ASSIGNMENT 1: Rewrite the rows about chart values that follow the film review as a JSON list of strings, one string per line, with blank lines left out. Leave the picture markers out of the list.
### EXCERPTED PASSAGE
In the old geezer heist drama King of Thieves, the true crime is a lack of ambition
Michael Caine leads a dysfunctional gang of ageing London criminals in the real-life story of a massive 2015 safety deposit box heist. The cast is impressive and the director qualified, but no-one appears to be on the same page, writes critic Craig Mathieson.
Urged to finally rob an underground London safety deposit box facility that’s long lured him, elderly London criminal Brian Reader (Michael Caine) has a straightforward reason for saying no: “too many stairs for me at my age.” When the widower reconsiders – it’s not clear whether it’s out of bereavement, pride, or simply force of habit – Brian finds himself assembling a mostly geriatric gang of geezers to pull off the job, complete with insulin injection schedules and hearing aid issues. Danny Jones (Ray Winstone) is the baby of the group at a sprightly 60-years-old.
######
ASSIGNMENT 2: Copy the film review word for word from "Urged to finally" to "a sprightly 60-years-old.".
### SUPPLIED ENTRIES
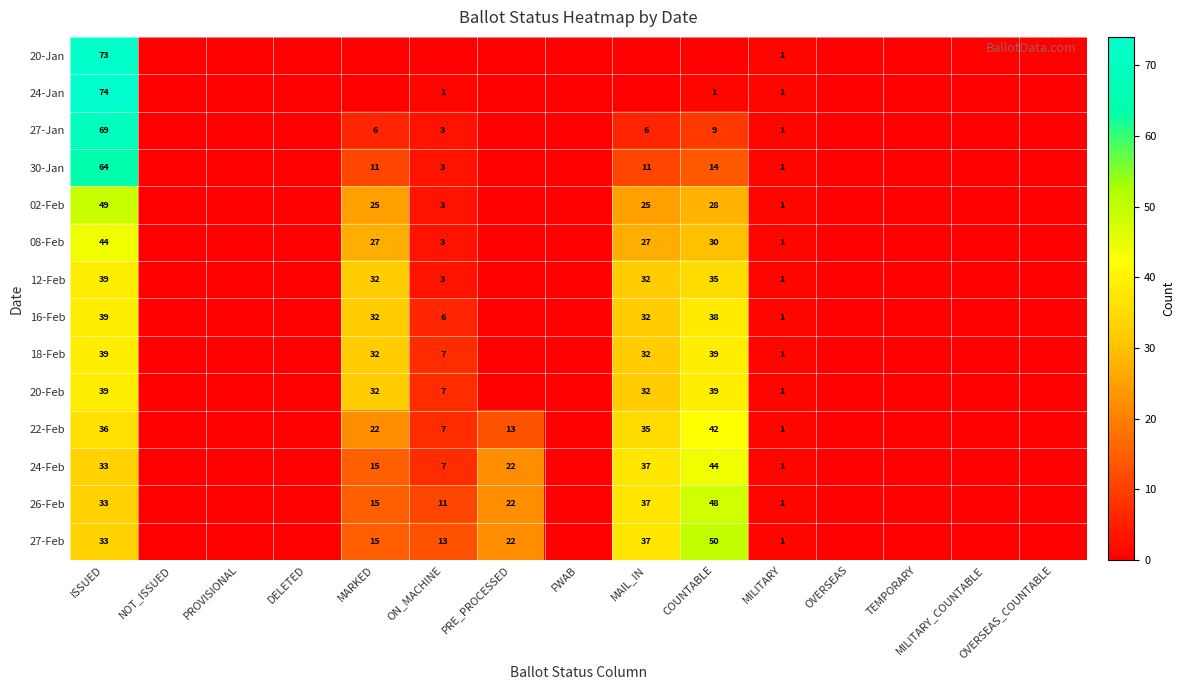

What is the difference between the 26-Feb values at MARKED and PRE_PROCESSED?

7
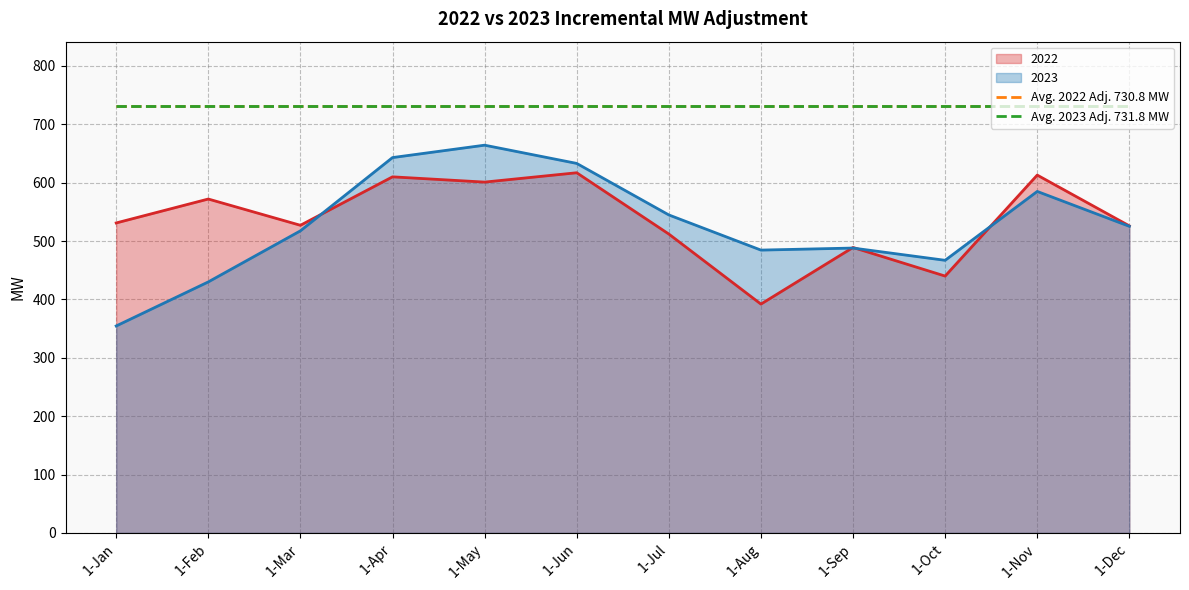

True or false: Avg. 2023 Adj. 731.8 MW and Avg. 2022 Adj. 730.8 MW cross at least once.

False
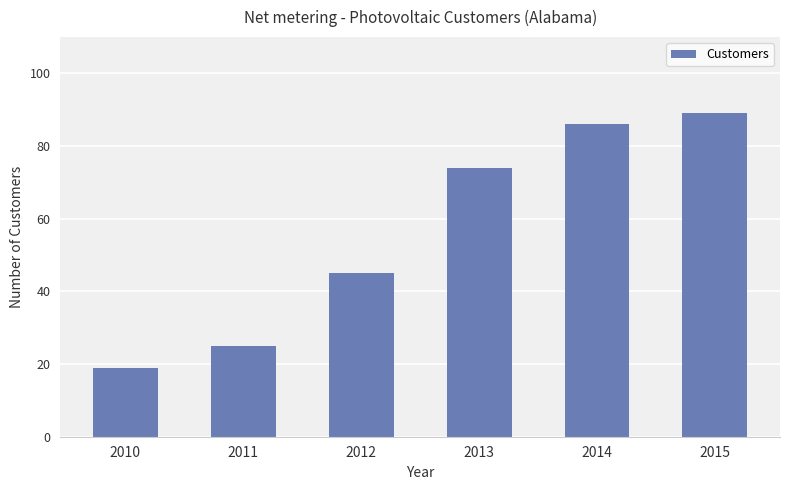

List the labels in order of value, largest first.

2015, 2014, 2013, 2012, 2011, 2010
######
WRITTEN SOLUTION 1:
[
  "What is the difference between the 26-Feb values at MARKED and PRE_PROCESSED?",
  "7",
  "True or false: Avg. 2023 Adj. 731.8 MW and Avg. 2022 Adj. 730.8 MW cross at least once.",
  "False",
  "List the labels in order of value, largest first.",
  "2015, 2014, 2013, 2012, 2011, 2010"
]

WRITTEN SOLUTION 2:
Urged to finally rob an underground London safety deposit box facility that’s long lured him, elderly London criminal Brian Reader (Michael Caine) has a straightforward reason for saying no: “too many stairs for me at my age.” When the widower reconsiders – it’s not clear whether it’s out of bereavement, pride, or simply force of habit – Brian finds himself assembling a mostly geriatric gang of geezers to pull off the job, complete with insulin injection schedules and hearing aid issues. Danny Jones (Ray Winstone) is the baby of the group at a sprightly 60-years-old.